During the last three years, tourist arrivals from China have numbered 268,952 in 2017, 265,965 in 2018 and 167,863 in 2019. The drop in arrivals in 2019 has been due to the aftermath of the Easter Sunday terrorist attacks.
In this context, the middle income population of China is known to be growing rapidly and offers a good source for trading, and in particular as consumers of various products and services.
An unfortunate situation has arisen in China due to COVID-19, eliciting sympathy and assistance from many parts of the world. As a close friend of China, Sri Lanka has been particularly responsive in this respect through the conduct of many religious events and prayers in Buddhist temples, Christian churches, Hindu kovils and Muslim mosques, organised mainly through the Sri Lanka China Friendship Associations demonstrating the collective empathy and solidarity of the Sri Lankan people.
Since Sri Lanka is an importer of raw materials, components and intermediate goods from China as inputs for many production processes of manufacturers for export, the disruption that has been caused to the production processes of such enterprises as a result of COVID-19, could be used as a learning experience, and for the development of other suppliers.
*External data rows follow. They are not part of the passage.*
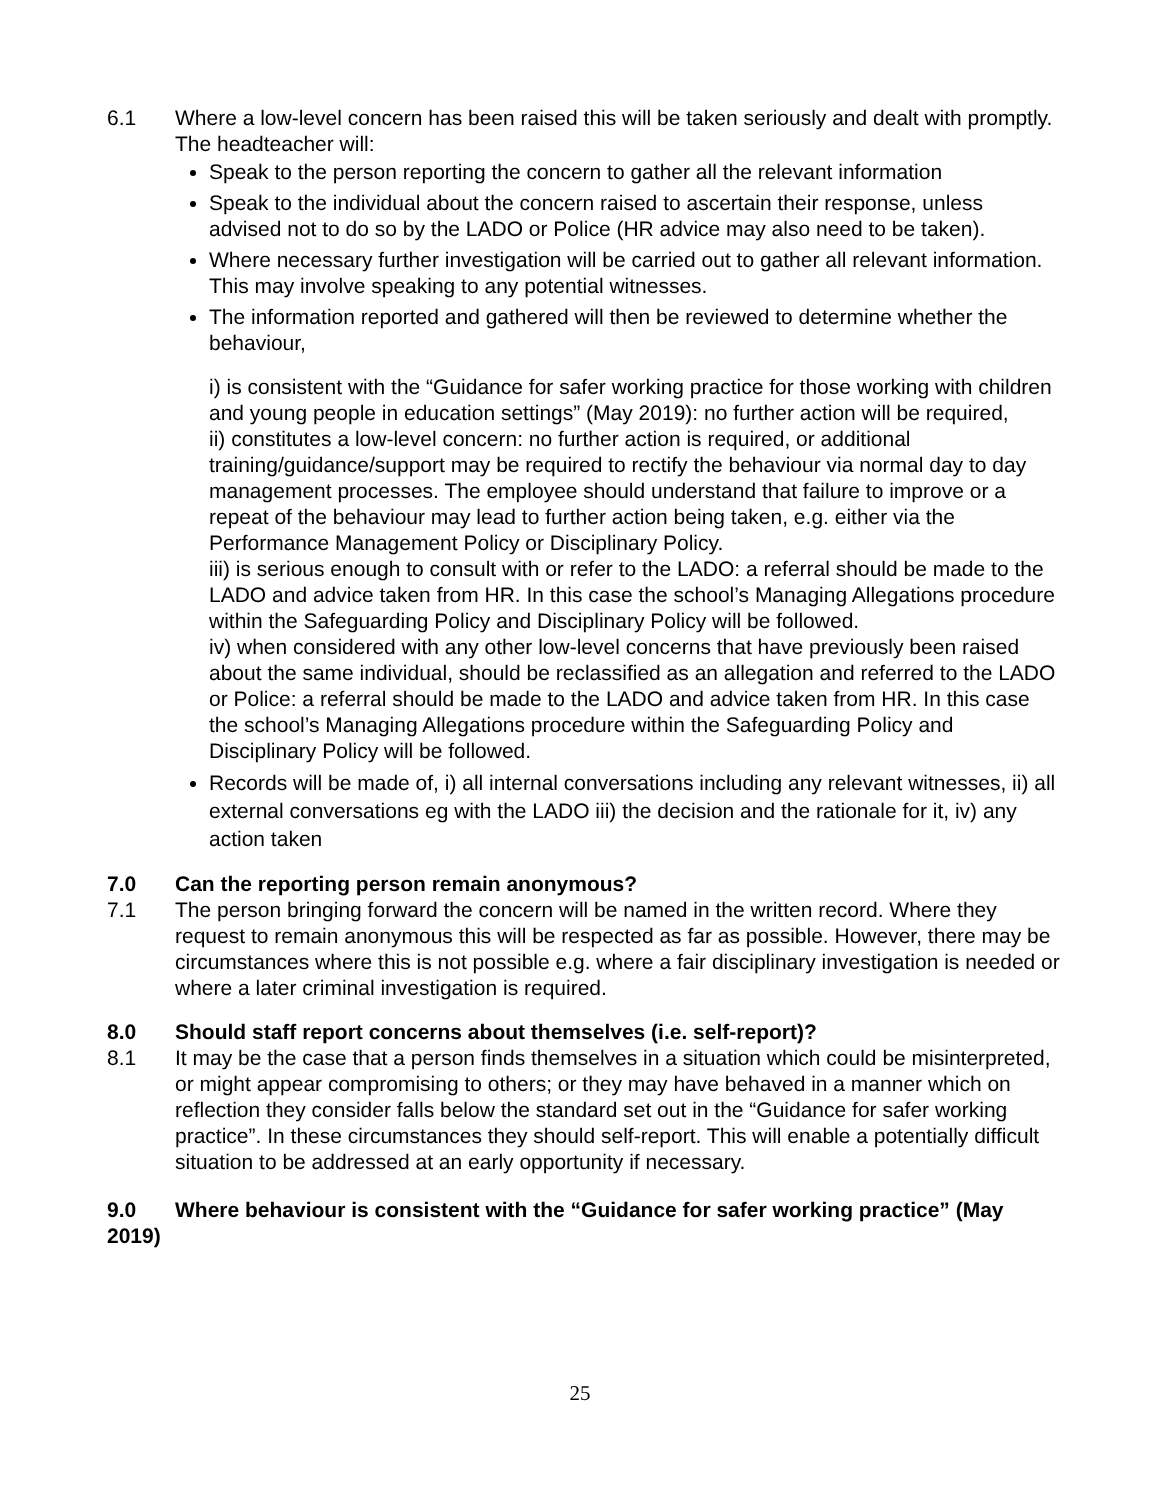6.1 Where a low-level concern has been raised this will be taken seriously and dealt with promptly. The headteacher will:
Speak to the person reporting the concern to gather all the relevant information
Speak to the individual about the concern raised to ascertain their response, unless advised not to do so by the LADO or Police (HR advice may also need to be taken).
Where necessary further investigation will be carried out to gather all relevant information. This may involve speaking to any potential witnesses.
The information reported and gathered will then be reviewed to determine whether the behaviour,
i) is consistent with the “Guidance for safer working practice for those working with children and young people in education settings” (May 2019): no further action will be required,
ii) constitutes a low-level concern: no further action is required, or additional training/guidance/support may be required to rectify the behaviour via normal day to day management processes. The employee should understand that failure to improve or a repeat of the behaviour may lead to further action being taken, e.g. either via the Performance Management Policy or Disciplinary Policy.
iii) is serious enough to consult with or refer to the LADO: a referral should be made to the LADO and advice taken from HR. In this case the school’s Managing Allegations procedure within the Safeguarding Policy and Disciplinary Policy will be followed.
iv) when considered with any other low-level concerns that have previously been raised about the same individual, should be reclassified as an allegation and referred to the LADO or Police: a referral should be made to the LADO and advice taken from HR. In this case the school’s Managing Allegations procedure within the Safeguarding Policy and Disciplinary Policy will be followed.
Records will be made of, i) all internal conversations including any relevant witnesses, ii) all external conversations eg with the LADO iii) the decision and the rationale for it, iv) any action taken
7.0 Can the reporting person remain anonymous?
7.1 The person bringing forward the concern will be named in the written record. Where they request to remain anonymous this will be respected as far as possible. However, there may be circumstances where this is not possible e.g. where a fair disciplinary investigation is needed or where a later criminal investigation is required.
8.0 Should staff report concerns about themselves (i.e. self-report)?
8.1 It may be the case that a person finds themselves in a situation which could be misinterpreted, or might appear compromising to others; or they may have behaved in a manner which on reflection they consider falls below the standard set out in the “Guidance for safer working practice”. In these circumstances they should self-report. This will enable a potentially difficult situation to be addressed at an early opportunity if necessary.
9.0 Where behaviour is consistent with the “Guidance for safer working practice” (May 2019)
25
However, cost will be an issue when sourcing inputs from other sources. Nevertheless, since Sri Lankan exporters are generally known to conform to certain standards and for relatively high-quality products, efforts can be made to supply such products to niche markets. However, this learning experience should motivate Sri Lankan exporters to reduce their costs of production through improvement in productivity, to be more competitive in international markets.
A related opportunity that is bound to arise is in regard to the supply of inputs to regional value chains. This is due to the fact that the operations of most regional value chains are found to be disrupted due to the inability to source supplies from China, which has hitherto been the case. Herein lies the opportunity for capable Sri Lankan suppliers to fill the voids, through cost competitive inputs of relatively better quality.
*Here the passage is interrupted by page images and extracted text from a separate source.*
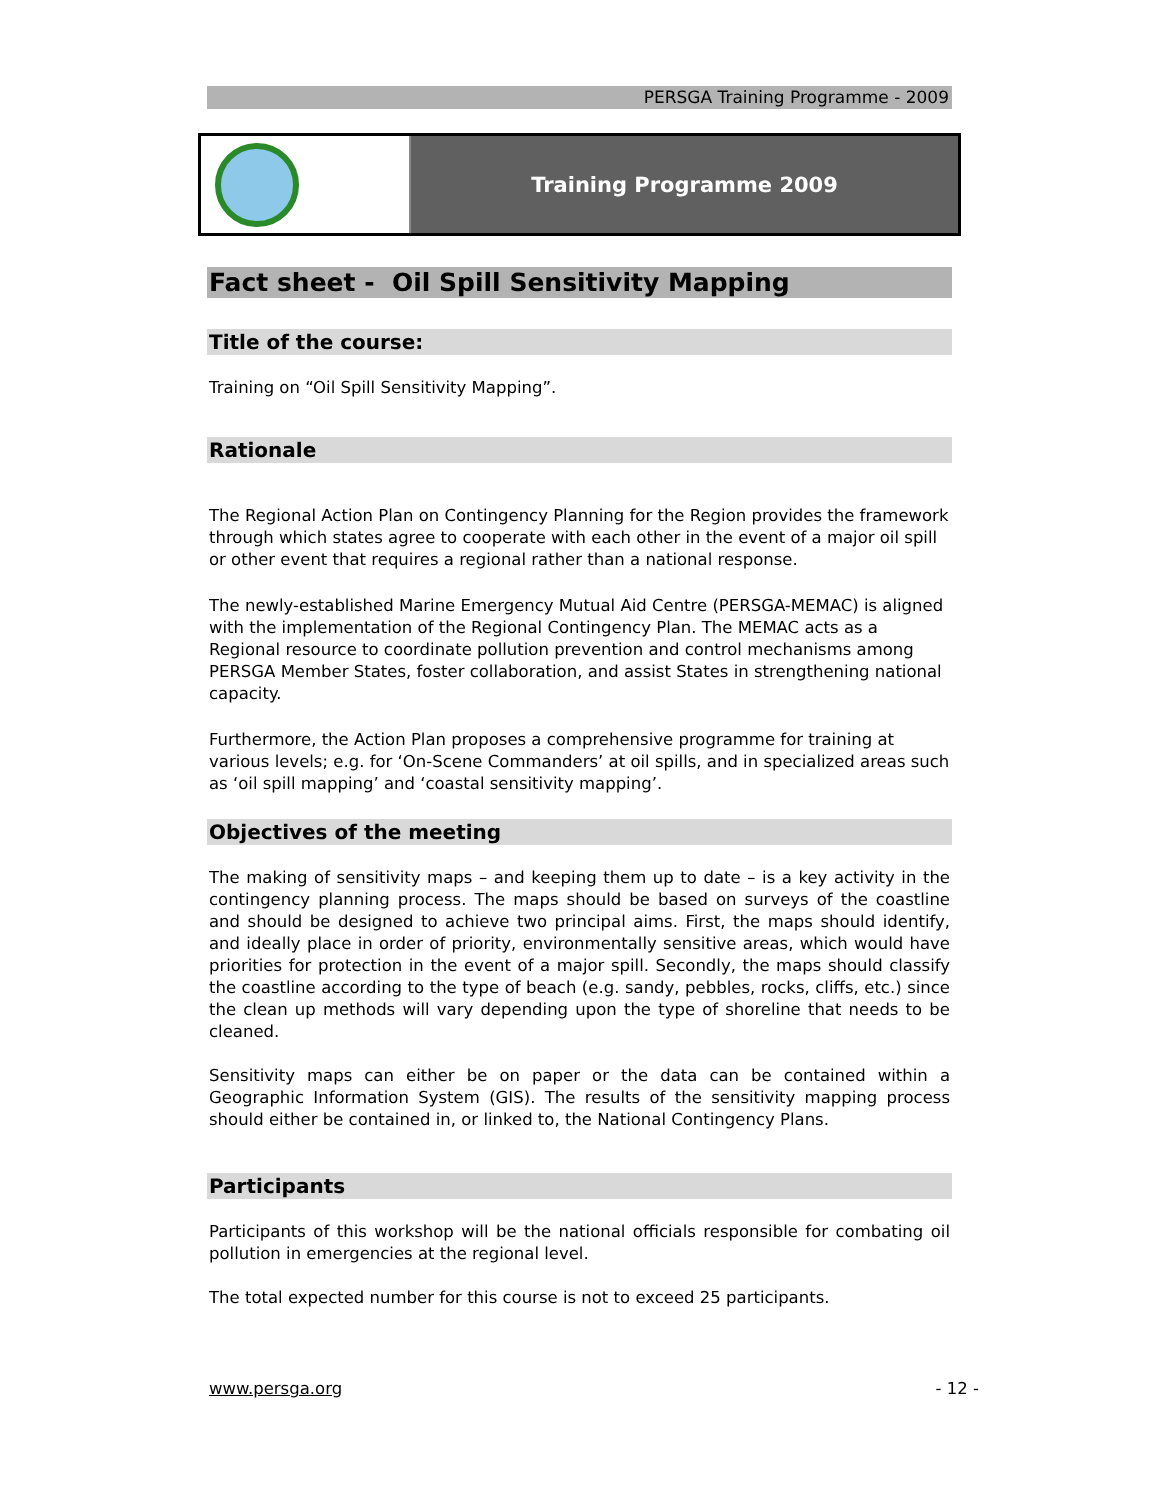PERSGA Training Programme - 2009
Training Programme 2009
Fact sheet - Oil Spill Sensitivity Mapping
Title of the course:
Training on “Oil Spill Sensitivity Mapping”.
Rationale
The Regional Action Plan on Contingency Planning for the Region provides the framework through which states agree to cooperate with each other in the event of a major oil spill or other event that requires a regional rather than a national response.
The newly-established Marine Emergency Mutual Aid Centre (PERSGA-MEMAC) is aligned with the implementation of the Regional Contingency Plan. The MEMAC acts as a Regional resource to coordinate pollution prevention and control mechanisms among PERSGA Member States, foster collaboration, and assist States in strengthening national capacity.
Furthermore, the Action Plan proposes a comprehensive programme for training at various levels; e.g. for ‘On-Scene Commanders’ at oil spills, and in specialized areas such as ‘oil spill mapping’ and ‘coastal sensitivity mapping’.
Objectives of the meeting
The making of sensitivity maps – and keeping them up to date – is a key activity in the contingency planning process. The maps should be based on surveys of the coastline and should be designed to achieve two principal aims. First, the maps should identify, and ideally place in order of priority, environmentally sensitive areas, which would have priorities for protection in the event of a major spill. Secondly, the maps should classify the coastline according to the type of beach (e.g. sandy, pebbles, rocks, cliffs, etc.) since the clean up methods will vary depending upon the type of shoreline that needs to be cleaned.
Sensitivity maps can either be on paper or the data can be contained within a Geographic Information System (GIS). The results of the sensitivity mapping process should either be contained in, or linked to, the National Contingency Plans.
Participants
Participants of this workshop will be the national officials responsible for combating oil pollution in emergencies at the regional level.
The total expected number for this course is not to exceed 25 participants.
www.persga.org - 12 -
The chamber has already embarked on a survey among its member exporters to obtain details of inputs they source from Chinese suppliers, and their ability to supply raw materials, components and intermediate goods, to meet the requirements of regional value chains. The information that is being collected will be collated by the chamber, for communication to the relevant chambers of trade and commerce in countries where opportunities are likely to exist. Such trade chambers will be requested to disseminate information among their members with a view to link suppliers from Sri Lanka.
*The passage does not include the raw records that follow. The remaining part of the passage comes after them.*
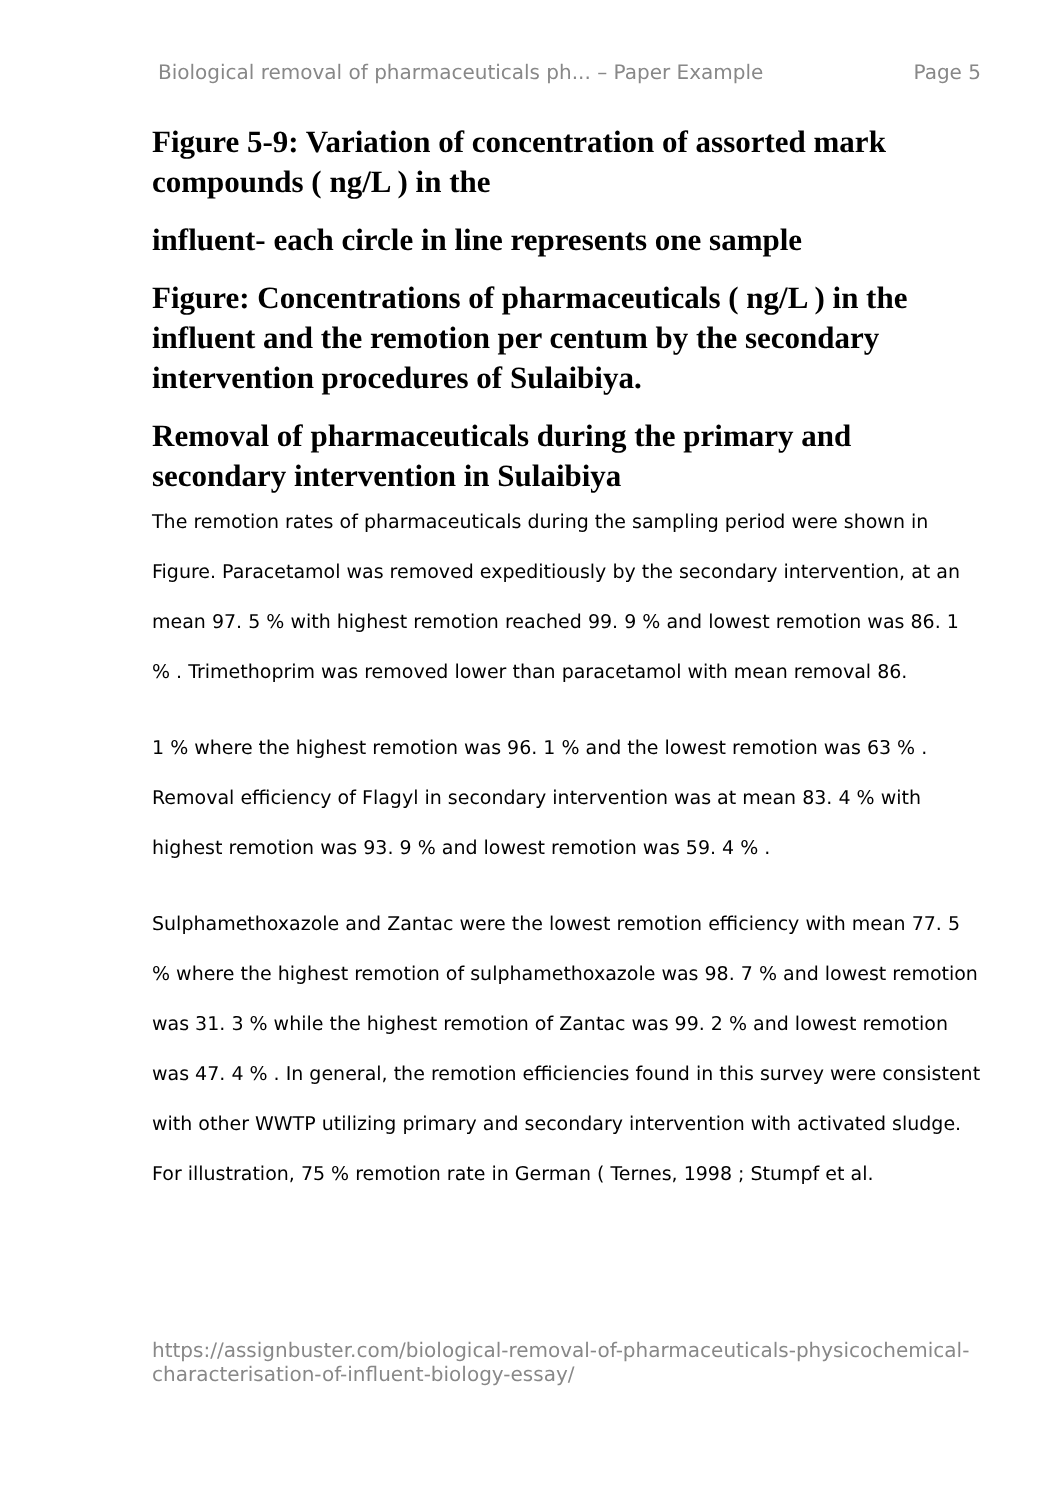Biological removal of pharmaceuticals ph... – Paper Example Page 5
Figure 5-9: Variation of concentration of assorted mark compounds ( ng/L ) in the
influent- each circle in line represents one sample
Figure: Concentrations of pharmaceuticals ( ng/L ) in the influent and the remotion per centum by the secondary intervention procedures of Sulaibiya.
Removal of pharmaceuticals during the primary and secondary intervention in Sulaibiya
The remotion rates of pharmaceuticals during the sampling period were shown in Figure. Paracetamol was removed expeditiously by the secondary intervention, at an mean 97. 5 % with highest remotion reached 99. 9 % and lowest remotion was 86. 1 % . Trimethoprim was removed lower than paracetamol with mean removal 86.
1 % where the highest remotion was 96. 1 % and the lowest remotion was 63 % . Removal efficiency of Flagyl in secondary intervention was at mean 83. 4 % with highest remotion was 93. 9 % and lowest remotion was 59. 4 % .
Sulphamethoxazole and Zantac were the lowest remotion efficiency with mean 77. 5 % where the highest remotion of sulphamethoxazole was 98. 7 % and lowest remotion was 31. 3 % while the highest remotion of Zantac was 99. 2 % and lowest remotion was 47. 4 % . In general, the remotion efficiencies found in this survey were consistent with other WWTP utilizing primary and secondary intervention with activated sludge. For illustration, 75 % remotion rate in German ( Ternes, 1998 ; Stumpf et al.
https://assignbuster.com/biological-removal-of-pharmaceuticals-physicochemical-characterisation-of-influent-biology-essay/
At the same time, the NCE is mindful of conveying to its member enterprises that these opportunities could be of a short-term duration, until the crisis related to the coronavirus comes to an end, when it is likely that importers in the value chains may shift to their original suppliers from China, due to cost advantages or for other reasons. As such, Sri Lankan suppliers should endeavour to convert their short-term opportunities into long-term sustainability of business relationships by consolidating on short-term gains.
It is now known that many Japanese and US Investments located in China are shifting their factories to countries such as Vietnam due to the adverse impact of COVID-19. This is an opportunity for the BOI to promote the facilities in Free Trade Zones and other positive attributes of the country to attract such production facilities to Sri Lanka.
For instance, the highly literate and trainable workforce available in Sri Lanka, along with the relative cost advantages, may be highlighted in a promotional campaign of the BOI. Attraction of such ventures will also provide an opportunity to employ unemployed graduates for their operations by providing the necessary training to acquire the required skills.